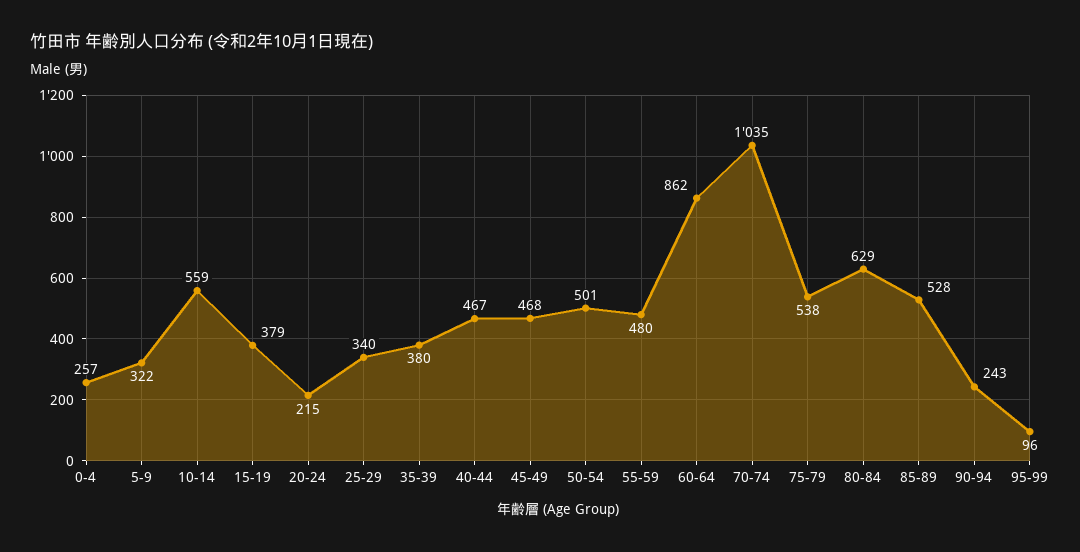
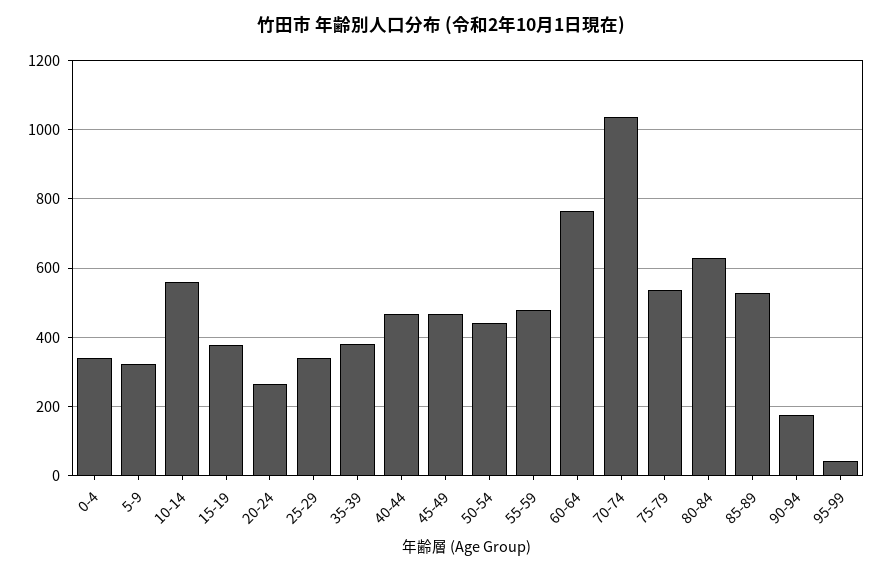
  {
-   "0-4": 257,
+   "0-4": 340,
    "5-9": 322,
    "10-14": 559,
    "15-19": 379,
-   "20-24": 215,
+   "20-24": 260,
    "25-29": 340,
    "35-39": 380,
    "40-44": 467,
    "45-49": 468,
-   "50-54": 501,
+   "50-54": 440,
    "55-59": 480,
-   "60-64": 862,
+   "60-64": 760,
    "70-74": 1035,
    "75-79": 538,
    "80-84": 629,
    "85-89": 528,
-   "90-94": 243,
+   "90-94": 180,
-   "95-99": 96
+   "95-99": 40
  }

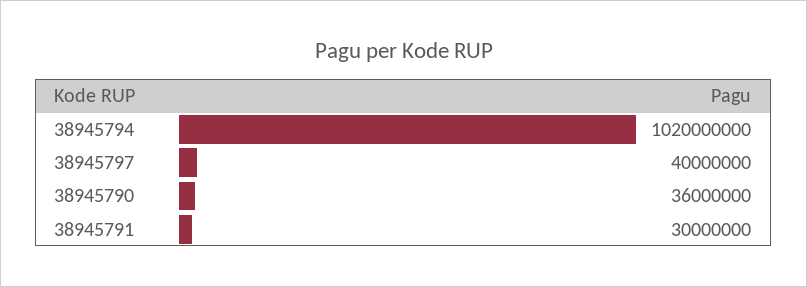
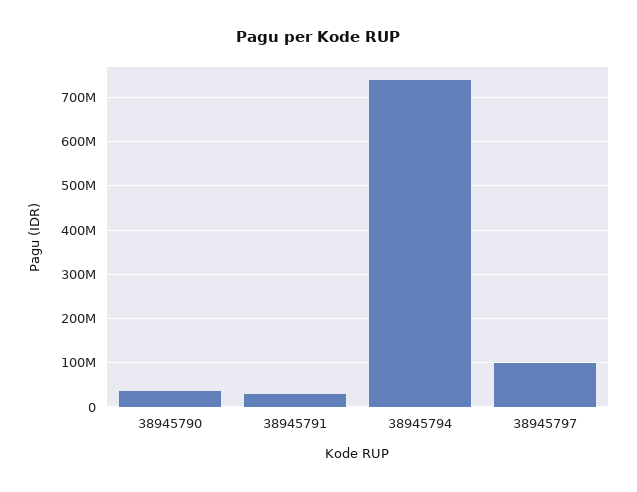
  {
-   "38945794": 1020000000,
+   "38945794": 740000000,
-   "38945797": 40000000,
+   "38945797": 100000000,
    "38945790": 36000000,
    "38945791": 30000000
  }

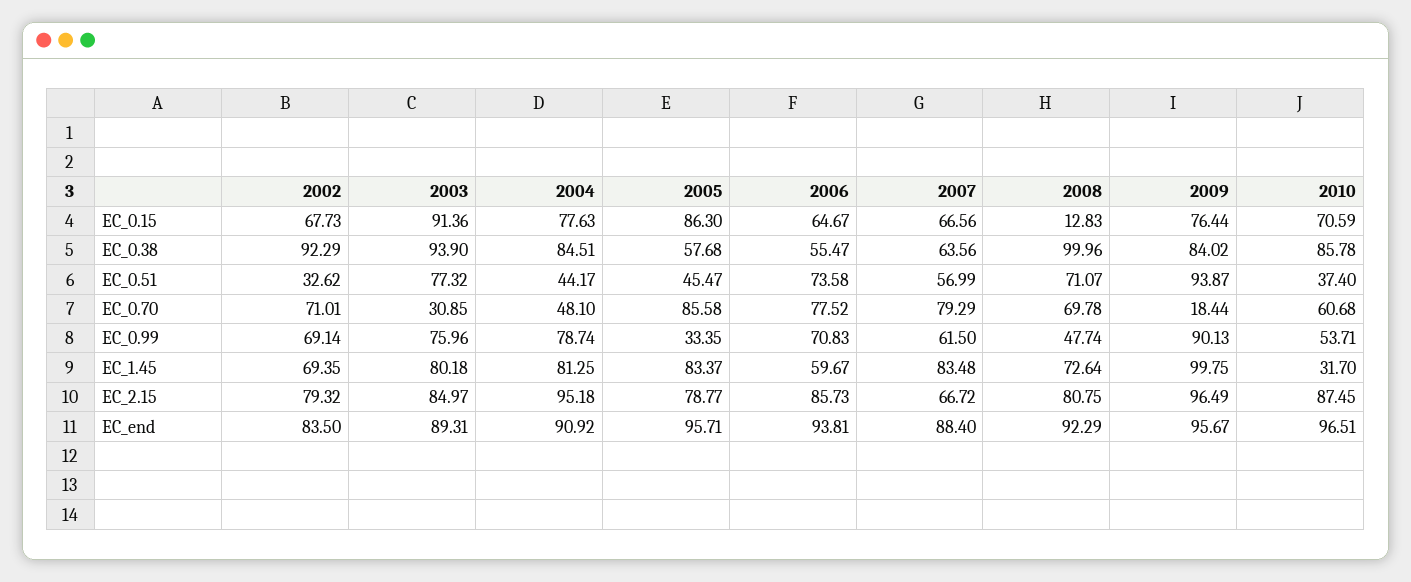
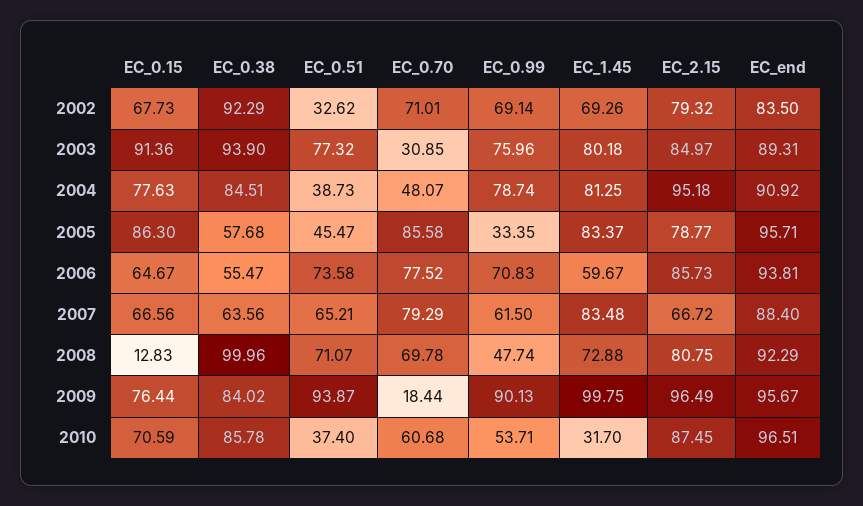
  {
    "2002": {
      "EC_0.15": 67.73,
      "EC_0.38": 92.29,
      "EC_0.51": 32.62,
      "EC_0.70": 71.01,
      "EC_0.99": 69.14,
-     "EC_1.45": 69.35,
+     "EC_1.45": 69.26,
      "EC_2.15": 79.32,
      "EC_end": 83.5
    },
    "2003": {
      "EC_0.15": 91.36,
      "EC_0.38": 93.9,
      "EC_0.51": 77.32,
      "EC_0.70": 30.85,
      "EC_0.99": 75.96,
      "EC_1.45": 80.18,
      "EC_2.15": 84.97,
      "EC_end": 89.31
    },
    "2004": {
      "EC_0.15": 77.63,
      "EC_0.38": 84.51,
-     "EC_0.51": 44.17,
+     "EC_0.51": 38.73,
-     "EC_0.70": 48.1,
+     "EC_0.70": 48.07,
      "EC_0.99": 78.74,
      "EC_1.45": 81.25,
      "EC_2.15": 95.18,
      "EC_end": 90.92
    },
    "2005": {
      "EC_0.15": 86.3,
      "EC_0.38": 57.68,
      "EC_0.51": 45.47,
      "EC_0.70": 85.58,
      "EC_0.99": 33.35,
      "EC_1.45": 83.37,
      "EC_2.15": 78.77,
      "EC_end": 95.71
    },
    "2006": {
      "EC_0.15": 64.67,
      "EC_0.38": 55.47,
      "EC_0.51": 73.58,
      "EC_0.70": 77.52,
      "EC_0.99": 70.83,
      "EC_1.45": 59.67,
      "EC_2.15": 85.73,
      "EC_end": 93.81
    },
    "2007": {
      "EC_0.15": 66.56,
      "EC_0.38": 63.56,
-     "EC_0.51": 56.99,
+     "EC_0.51": 65.21,
      "EC_0.70": 79.29,
      "EC_0.99": 61.5,
      "EC_1.45": 83.48,
      "EC_2.15": 66.72,
      "EC_end": 88.4
    },
    "2008": {
      "EC_0.15": 12.83,
      "EC_0.38": 99.96,
      "EC_0.51": 71.07,
      "EC_0.70": 69.78,
      "EC_0.99": 47.74,
-     "EC_1.45": 72.64,
+     "EC_1.45": 72.88,
      "EC_2.15": 80.75,
      "EC_end": 92.29
    },
    "2009": {
      "EC_0.15": 76.44,
      "EC_0.38": 84.02,
      "EC_0.51": 93.87,
      "EC_0.70": 18.44,
      "EC_0.99": 90.13,
      "EC_1.45": 99.75,
      "EC_2.15": 96.49,
      "EC_end": 95.67
    },
    "2010": {
      "EC_0.15": 70.59,
      "EC_0.38": 85.78,
      "EC_0.51": 37.4,
      "EC_0.70": 60.68,
      "EC_0.99": 53.71,
      "EC_1.45": 31.7,
      "EC_2.15": 87.45,
      "EC_end": 96.51
    }
  }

**Exercise objective**
Return each line of the material exactly as written; exclude the pictures.

**Finished task**
  {
-   "0-4": 257,
+   "0-4": 340,
    "5-9": 322,
    "10-14": 559,
    "15-19": 379,
-   "20-24": 215,
+   "20-24": 260,
    "25-29": 340,
    "35-39": 380,
    "40-44": 467,
    "45-49": 468,
-   "50-54": 501,
+   "50-54": 440,
    "55-59": 480,
-   "60-64": 862,
+   "60-64": 760,
    "70-74": 1035,
    "75-79": 538,
    "80-84": 629,
    "85-89": 528,
-   "90-94": 243,
+   "90-94": 180,
-   "95-99": 96
+   "95-99": 40
  }

  {
-   "38945794": 1020000000,
+   "38945794": 740000000,
-   "38945797": 40000000,
+   "38945797": 100000000,
    "38945790": 36000000,
    "38945791": 30000000
  }

  {
    "2002": {
      "EC_0.15": 67.73,
      "EC_0.38": 92.29,
      "EC_0.51": 32.62,
      "EC_0.70": 71.01,
      "EC_0.99": 69.14,
-     "EC_1.45": 69.35,
+     "EC_1.45": 69.26,
      "EC_2.15": 79.32,
      "EC_end": 83.5
    },
    "2003": {
      "EC_0.15": 91.36,
      "EC_0.38": 93.9,
      "EC_0.51": 77.32,
      "EC_0.70": 30.85,
      "EC_0.99": 75.96,
      "EC_1.45": 80.18,
      "EC_2.15": 84.97,
      "EC_end": 89.31
    },
    "2004": {
      "EC_0.15": 77.63,
      "EC_0.38": 84.51,
-     "EC_0.51": 44.17,
+     "EC_0.51": 38.73,
-     "EC_0.70": 48.1,
+     "EC_0.70": 48.07,
      "EC_0.99": 78.74,
      "EC_1.45": 81.25,
      "EC_2.15": 95.18,
      "EC_end": 90.92
    },
    "2005": {
      "EC_0.15": 86.3,
      "EC_0.38": 57.68,
      "EC_0.51": 45.47,
      "EC_0.70": 85.58,
      "EC_0.99": 33.35,
      "EC_1.45": 83.37,
      "EC_2.15": 78.77,
      "EC_end": 95.71
    },
    "2006": {
      "EC_0.15": 64.67,
      "EC_0.38": 55.47,
      "EC_0.51": 73.58,
      "EC_0.70": 77.52,
      "EC_0.99": 70.83,
      "EC_1.45": 59.67,
      "EC_2.15": 85.73,
      "EC_end": 93.81
    },
    "2007": {
      "EC_0.15": 66.56,
      "EC_0.38": 63.56,
-     "EC_0.51": 56.99,
+     "EC_0.51": 65.21,
      "EC_0.70": 79.29,
      "EC_0.99": 61.5,
      "EC_1.45": 83.48,
      "EC_2.15": 66.72,
      "EC_end": 88.4
    },
    "2008": {
      "EC_0.15": 12.83,
      "EC_0.38": 99.96,
      "EC_0.51": 71.07,
      "EC_0.70": 69.78,
      "EC_0.99": 47.74,
-     "EC_1.45": 72.64,
+     "EC_1.45": 72.88,
      "EC_2.15": 80.75,
      "EC_end": 92.29
    },
    "2009": {
      "EC_0.15": 76.44,
      "EC_0.38": 84.02,
      "EC_0.51": 93.87,
      "EC_0.70": 18.44,
      "EC_0.99": 90.13,
      "EC_1.45": 99.75,
      "EC_2.15": 96.49,
      "EC_end": 95.67
    },
    "2010": {
      "EC_0.15": 70.59,
      "EC_0.38": 85.78,
      "EC_0.51": 37.4,
      "EC_0.70": 60.68,
      "EC_0.99": 53.71,
      "EC_1.45": 31.7,
      "EC_2.15": 87.45,
      "EC_end": 96.51
    }
  }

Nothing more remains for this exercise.